§ Texto del documento
▼▼▼

Un llamado al 911 movilizó a la Policía de San Juan, Bomberos y la brigada de Explosivos en pleno centro de la provincia. Una mecha de totora asomaba de una caja de zapatillas que escondía tres botellas con combustible listo para arder.
La tranquilidad del domingo por la noche en la intersección de calles Tucumán, entre San Luis y 25 de Mayo. A metros del edificio de la Fiscalía de Estado, en el departamento Capital, la presencia de un paquete sospechoso abandonado sobre la vía pública encendió todas las alarmas de los vecinos y transeúntes que circulaban por la zona.
Lo que a primera vista parecía basura sobre la vereda terminó montando un despliegue de seguridad de altísima gravedad: una caja de calzado con un mechero de fabricación casera a la vista. Ante el riesgo inminente de un artefacto explosivo o incendiario, se activó de inmediato el protocolo de emergencia interinstitucional, cercando el perímetro con efectivos policiales, dotaciones de Bomberos y ambulancias del servicio de salud.

▲▲▲

§ Consigna
Prosigue la nota sobre el paquete sospechoso hallado cerca de la Fiscalía de Estado de San Juan a partir de su última oración. El material no interviene en esta consigna.

§ Registros de datos
▼▼▼

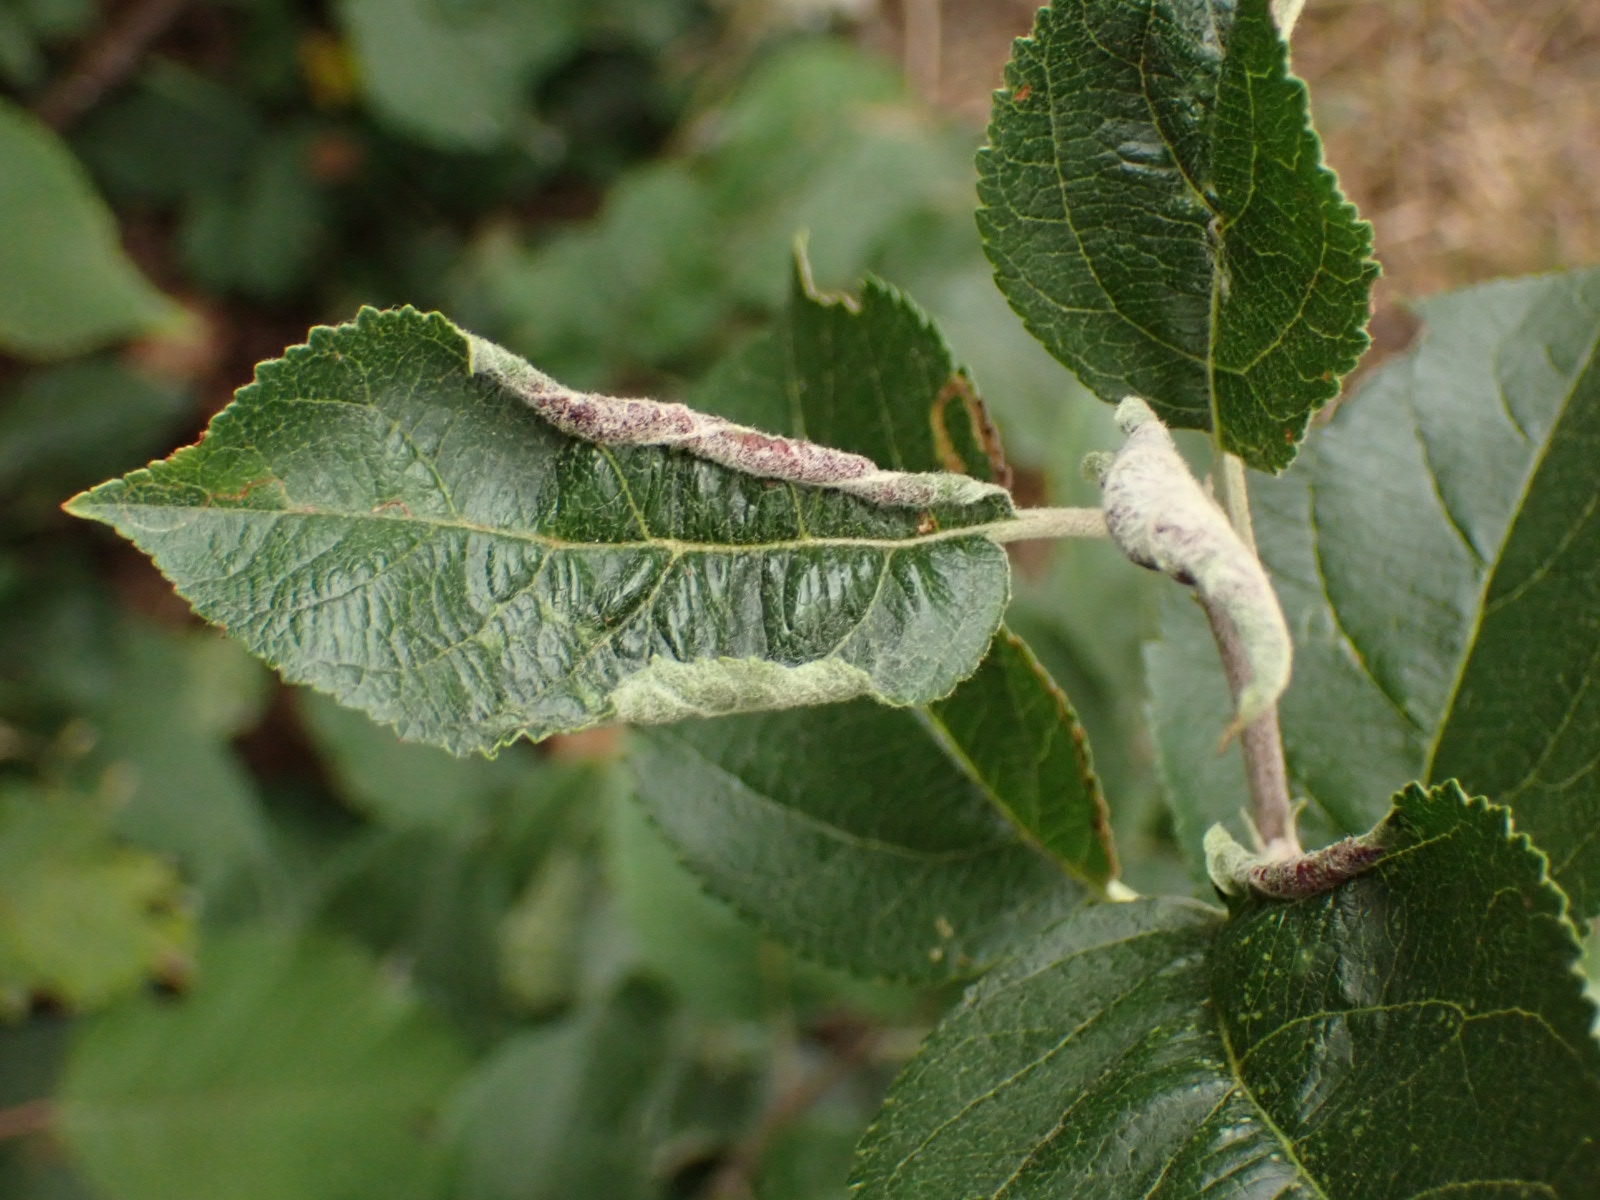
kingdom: Animalia
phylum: Arthropoda
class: Insecta
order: Diptera
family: Cecidomyiidae
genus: Dasineura
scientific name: Dasineura mali
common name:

▲▲▲

§ Ejercicio resuelto
Especialistas en explosivos tomaron el control de la escena y trabajaron bajo extrema tensión durante varias horas. Tras aplicar los procedimientos de rigor para neutralizar el peligro, los peritos abrieron el empaque e inspeccionaron su interior: el sospechoso mechero —elaborado a prima facie con tela tipo totora— estaba conectado directamente a tres botellas cargadas con combustible líquido. Se trataba de una bomba molotov artesanal a gran escala, lista para ser detonada.
El dispositivo fue asegurado y retirado bajo cadena de custodia para los peritajes caligráficos y de huellas correspondientes. Tras constatar que la zona estaba fuera de peligro, se habilitó nuevamente la circulación vehicular y peatonal. Afortunadamente, no se registraron heridos ni daños materiales, pero la investigación policial y judicial ya está en marcha para dar con quienes colocaron la amenaza incendiaria a metros de un organismo estatal clave.